Christie’s announces The Art of the Horse cross-departmental private sales to be showcased in Shanghai and Hong Kong this fall.
Coinciding with the grand opening of Christie’s new Shanghai headquarters at the Ampire Building (October 21-30), and shown at the Hong Kong Convention and Exhibition Centre (November 21-25), at the time of the Hong Kong autumn sales, the exhibition features highly important works exploring the portrayal and symbolism of the horse from diverse cultures across the ages.
Namely, Arab culture has always given great importance to the horse, and Arab art has been depicting the animal for centuries. Knowing the cultural importance of the horse in the region; we can be sure that regional art enthusiasts will surely bid online to pay tribute to the horse.

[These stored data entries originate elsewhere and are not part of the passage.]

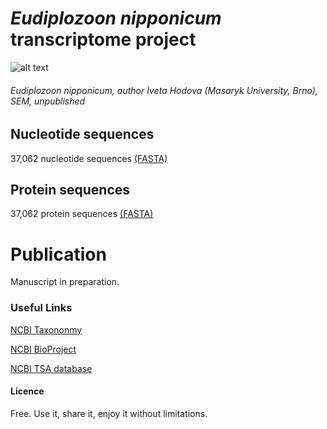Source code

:# *Eudiplozoon nipponicum* transcriptome project

![alt text](https://github.com/jirivorel/Eudiplozoon-nipponicum-transcriptomic-project/blob/master/doc/E_nip_SEM.jpg)
###### *Eudiplozoon nipponicum*, author Iveta Hodova (Masaryk University, Brno), SEM, unpublished

## Nucleotide sequences
37,062 nucleotide sequences [(FASTA)](https://github.com/jirivorel/Eudiplozoon-nipponicum-transcriptomic-project/blob/master/E_nip_transcriptome_nucl_final.zip)

## Protein sequences
37,062 protein sequences [(FASTA)](https://github.com/jirivorel/Eudiplozoon-nipponicum-transcriptomic-project/blob/master/E_nip_transcriptome_aa_final.zip)

# Publication
Manuscript in preparation. 

### Useful Links
[NCBI Taxononmy](https://www.ncbi.nlm.nih.gov/Taxonomy/Browser/wwwtax.cgi?id=116851)

[NCBI BioProject](https://www.ncbi.nlm.nih.gov/bioproject/?term=txid116851[Organism:noexp])

[NCBI TSA database](https://www.ncbi.nlm.nih.gov/nuccore/GFYM00000000.1)

#### Licence
Free. Use it, share it, enjoy it without limitations.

This unique show comprises more than 50 works from a broad range of collecting categories, from paintings, drawings and photographs to sculpture, jade and jewellery, with a total value of more than $30 million.
“Equestrian art is a genre that transcends local markets and collecting categories. From the great names of Stubbs, Géricault, Degas, Munnings and Marini in Europe, Remington, Botero and Prince in the Americas, to Xu Beihong and Ma Jin in China, with fabulous antiquities, Renaissance sculptures, jade, and jewellery, the works in this exhibition provide a feast both for those who love horses, and those who admire great works of art,” explains John Stainton, international director, and co-curator of the exhibition.
The exhibition includes three works by Edgar Degas, one of which is Cheval se cabrant, an original wax model executed circa mid-late 1880s-1890s and cast from 1920-1921, which is widely considered to be one of the finest, most expressive and formally sophisticated of Degas’ surviving sculptural representations of the horse.
The role of the horse as a sporting inspiration is exemplified in the energetic and striking racing scene, The Start, by Alfred Munnings .
“The Art of the Horse pays tribute to the enduring qualities of the animal, made manifest in art. Physically majestic and culturally symbolic, the horse is revered both in Asia and the West. In light of this, the exhibition is especially timed to coincide with the opening of Christie’s magnificent new home in Shanghai and with the Hong Kong Autumn sales,” says Jonathan Stone, chairman of Asian Art and co-curator of the exhibition.